**Task to carry out:** From the line below that contains "## Playbook Image" to the line that contains "premiership of the last 100 years.", repeat every line exactly, both ends included, and nothing else.

═══ Given data

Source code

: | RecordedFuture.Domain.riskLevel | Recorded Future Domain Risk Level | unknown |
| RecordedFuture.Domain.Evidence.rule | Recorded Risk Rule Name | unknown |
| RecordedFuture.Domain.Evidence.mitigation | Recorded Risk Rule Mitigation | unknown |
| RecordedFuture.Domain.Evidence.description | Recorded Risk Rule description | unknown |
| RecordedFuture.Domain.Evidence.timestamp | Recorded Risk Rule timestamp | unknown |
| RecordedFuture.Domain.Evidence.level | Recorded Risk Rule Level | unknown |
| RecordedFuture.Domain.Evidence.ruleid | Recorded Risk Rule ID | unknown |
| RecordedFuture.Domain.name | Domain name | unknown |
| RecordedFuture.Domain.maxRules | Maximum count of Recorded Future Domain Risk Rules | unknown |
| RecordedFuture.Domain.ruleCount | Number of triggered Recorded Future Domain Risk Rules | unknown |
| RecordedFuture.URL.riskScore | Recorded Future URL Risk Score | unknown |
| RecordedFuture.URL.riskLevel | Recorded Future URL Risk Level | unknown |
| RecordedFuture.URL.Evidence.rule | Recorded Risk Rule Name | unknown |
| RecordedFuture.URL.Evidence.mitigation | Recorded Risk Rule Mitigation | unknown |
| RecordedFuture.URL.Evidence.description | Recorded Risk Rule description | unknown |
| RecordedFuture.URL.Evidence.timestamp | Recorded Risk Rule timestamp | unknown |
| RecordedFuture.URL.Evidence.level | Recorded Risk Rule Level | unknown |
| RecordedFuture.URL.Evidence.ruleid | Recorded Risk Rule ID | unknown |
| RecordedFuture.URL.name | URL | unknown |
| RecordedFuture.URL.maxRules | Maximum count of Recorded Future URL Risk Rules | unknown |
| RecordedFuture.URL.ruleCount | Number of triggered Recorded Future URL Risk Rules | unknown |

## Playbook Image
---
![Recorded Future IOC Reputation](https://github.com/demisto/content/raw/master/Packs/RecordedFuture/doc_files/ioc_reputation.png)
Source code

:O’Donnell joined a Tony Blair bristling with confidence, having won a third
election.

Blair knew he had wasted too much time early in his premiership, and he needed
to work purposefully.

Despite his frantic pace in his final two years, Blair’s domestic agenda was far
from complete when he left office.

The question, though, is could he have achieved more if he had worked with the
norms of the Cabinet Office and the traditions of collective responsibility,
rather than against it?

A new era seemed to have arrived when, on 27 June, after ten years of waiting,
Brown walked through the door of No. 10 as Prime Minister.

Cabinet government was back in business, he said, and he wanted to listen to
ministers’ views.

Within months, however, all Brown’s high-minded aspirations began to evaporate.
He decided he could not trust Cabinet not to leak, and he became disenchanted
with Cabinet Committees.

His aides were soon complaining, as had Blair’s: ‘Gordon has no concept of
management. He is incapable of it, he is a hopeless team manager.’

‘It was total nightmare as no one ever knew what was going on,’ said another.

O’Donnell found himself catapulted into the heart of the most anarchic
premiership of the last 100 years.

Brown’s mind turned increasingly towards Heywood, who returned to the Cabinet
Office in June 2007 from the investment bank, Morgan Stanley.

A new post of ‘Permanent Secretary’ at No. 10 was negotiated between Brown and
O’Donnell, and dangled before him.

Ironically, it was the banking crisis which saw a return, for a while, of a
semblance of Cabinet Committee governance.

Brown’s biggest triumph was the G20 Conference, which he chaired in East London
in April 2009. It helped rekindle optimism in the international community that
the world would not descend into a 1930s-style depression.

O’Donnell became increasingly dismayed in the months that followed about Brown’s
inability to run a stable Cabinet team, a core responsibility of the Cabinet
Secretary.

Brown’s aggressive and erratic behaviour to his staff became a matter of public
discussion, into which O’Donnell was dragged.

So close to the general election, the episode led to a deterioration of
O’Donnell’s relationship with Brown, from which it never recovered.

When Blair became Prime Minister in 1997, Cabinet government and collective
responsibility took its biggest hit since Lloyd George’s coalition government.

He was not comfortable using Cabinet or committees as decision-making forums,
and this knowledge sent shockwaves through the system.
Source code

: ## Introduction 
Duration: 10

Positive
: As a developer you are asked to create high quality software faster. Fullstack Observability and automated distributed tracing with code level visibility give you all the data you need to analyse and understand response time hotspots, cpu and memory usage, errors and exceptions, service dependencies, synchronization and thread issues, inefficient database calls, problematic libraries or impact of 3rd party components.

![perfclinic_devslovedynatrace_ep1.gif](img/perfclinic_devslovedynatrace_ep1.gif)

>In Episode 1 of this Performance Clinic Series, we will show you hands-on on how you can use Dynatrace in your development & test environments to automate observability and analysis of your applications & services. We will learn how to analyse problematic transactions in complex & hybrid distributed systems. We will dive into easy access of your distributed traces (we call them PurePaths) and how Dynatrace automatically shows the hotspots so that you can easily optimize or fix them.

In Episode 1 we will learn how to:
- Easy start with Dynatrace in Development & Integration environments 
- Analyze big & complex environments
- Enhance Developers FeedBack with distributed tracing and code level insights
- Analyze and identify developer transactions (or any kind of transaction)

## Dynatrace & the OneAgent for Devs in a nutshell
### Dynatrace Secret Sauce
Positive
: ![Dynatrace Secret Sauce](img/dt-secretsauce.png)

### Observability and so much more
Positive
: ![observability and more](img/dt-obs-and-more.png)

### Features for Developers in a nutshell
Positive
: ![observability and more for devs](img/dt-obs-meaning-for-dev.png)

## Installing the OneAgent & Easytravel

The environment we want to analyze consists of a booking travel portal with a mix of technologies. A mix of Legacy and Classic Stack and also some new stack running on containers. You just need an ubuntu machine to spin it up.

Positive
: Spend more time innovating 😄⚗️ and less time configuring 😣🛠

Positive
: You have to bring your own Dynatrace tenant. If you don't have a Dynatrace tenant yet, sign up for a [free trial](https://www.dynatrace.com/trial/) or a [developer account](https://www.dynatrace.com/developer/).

══════

**Exercise answer:**
## Playbook Image
---
![Recorded Future IOC Reputation](https://github.com/demisto/content/raw/master/Packs/RecordedFuture/doc_files/ioc_reputation.png)
Source code

:O’Donnell joined a Tony Blair bristling with confidence, having won a third
election.

Blair knew he had wasted too much time early in his premiership, and he needed
to work purposefully.

Despite his frantic pace in his final two years, Blair’s domestic agenda was far
from complete when he left office.

The question, though, is could he have achieved more if he had worked with the
norms of the Cabinet Office and the traditions of collective responsibility,
rather than against it?

A new era seemed to have arrived when, on 27 June, after ten years of waiting,
Brown walked through the door of No. 10 as Prime Minister.

Cabinet government was back in business, he said, and he wanted to listen to
ministers’ views.

Within months, however, all Brown’s high-minded aspirations began to evaporate.
He decided he could not trust Cabinet not to leak, and he became disenchanted
with Cabinet Committees.

His aides were soon complaining, as had Blair’s: ‘Gordon has no concept of
management. He is incapable of it, he is a hopeless team manager.’

‘It was total nightmare as no one ever knew what was going on,’ said another.

O’Donnell found himself catapulted into the heart of the most anarchic
premiership of the last 100 years.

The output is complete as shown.